Deadlines: Starts: Cannot be signed before November 14, Ends: Cannot be signed after November 21
The basic penalty for not satisfying an NLI is that a student-athlete has to serve one year in residence (full-time) at the next NLI member institution and will lose one season of competition in all sports. Also, intercollegiate athletics departments are not required to provide financial aid in cases where a student-athlete is not admitted for academic reasons – so it is very important to keep your grades up and comply with all admissions requests! In short, you will lose one of your 4 seasons of competition and your ability to receive athletics aid will be severely restricted if you do not finish 1 academic year at the school with which you signed.
- Understand the terms of your scholarship (1 year or Multi-Year)
- Have a clear description of what your the scholarship will cover and not cover.
- Understand the terms of an NLI and all of the FAQs involved.
- Know what is expected of you to have your scholarship renewed each year.
- Note: an NLI is a promise of scholarship, not a guarantee to participate or a spot on the Roster. So, keep up your end of the bargain during the school year and summer and follow your club Coach’s training prescription and meet the expectations set forth by your new college coach.
What if I want to “Sign” or “Commit” but I am not getting a scholarship?
An NLI can only be issued if a school offers you an athletic scholarship. So if you happen to choose a school that does not offer athletic aid or you will be accepting a recruited athlete or preferred walk-on position, how do you make that final commitment?

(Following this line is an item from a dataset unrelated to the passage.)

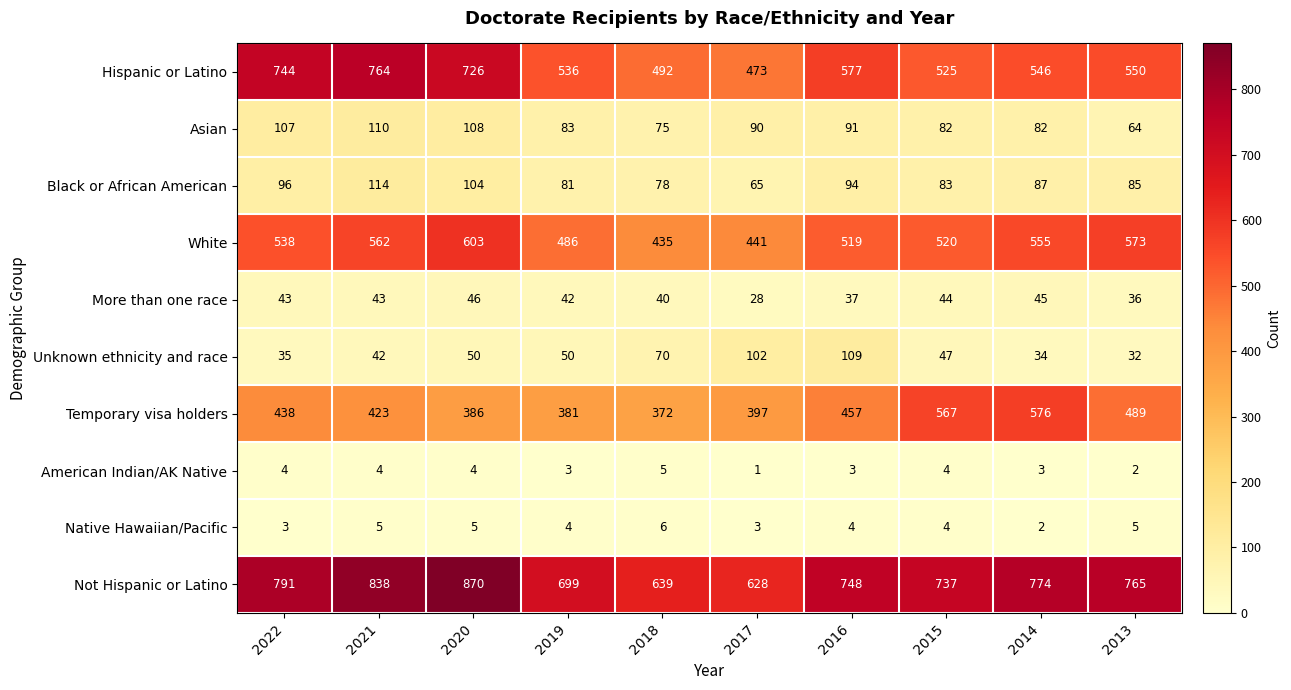

How many series are shown in this chart?

10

Can you also participate in signing-day activities at your school without an NLI? Often prospects who do not have NLIs will sign their housing agreement, deposit papers, or acceptance reservation as a formal commitment to the school and program. Some programs will issue their own “Letter of Commitment” or a “Letter of Intent”. These are institutional creations that have merit, but no legal standing with the NCAA. The purpose is to state clear terms of and understanding between coach and athlete; having something in writing can assist in reinforcing mutual respect, honesty and responsibility.
To Sign or Not to Sign?
Make sure you understand all of the pros and cons of accepting a scholarship via NLI before signing. In some ways an NLI is like Private Mortgage Insurance. PMI is an insurance policy that bank/lender can require the house buyer/borrower to purchase. The catch is that it protects the lender/bank – not the borrower/buyer! So while an NLI does offer legal assurance that a school will hold your scholarship, it offers more protection to the institution than to the student-athlete.
- Understand all of the language of and rules on the actual NLI.
- Be sure that you a ready to make your final decision.
- Be comfortable with the terms of the agreement (your cost to attend).
We know this is a lot of information to digest, but do your homework and get your questions answered and know that you will only have to go through this once in your life.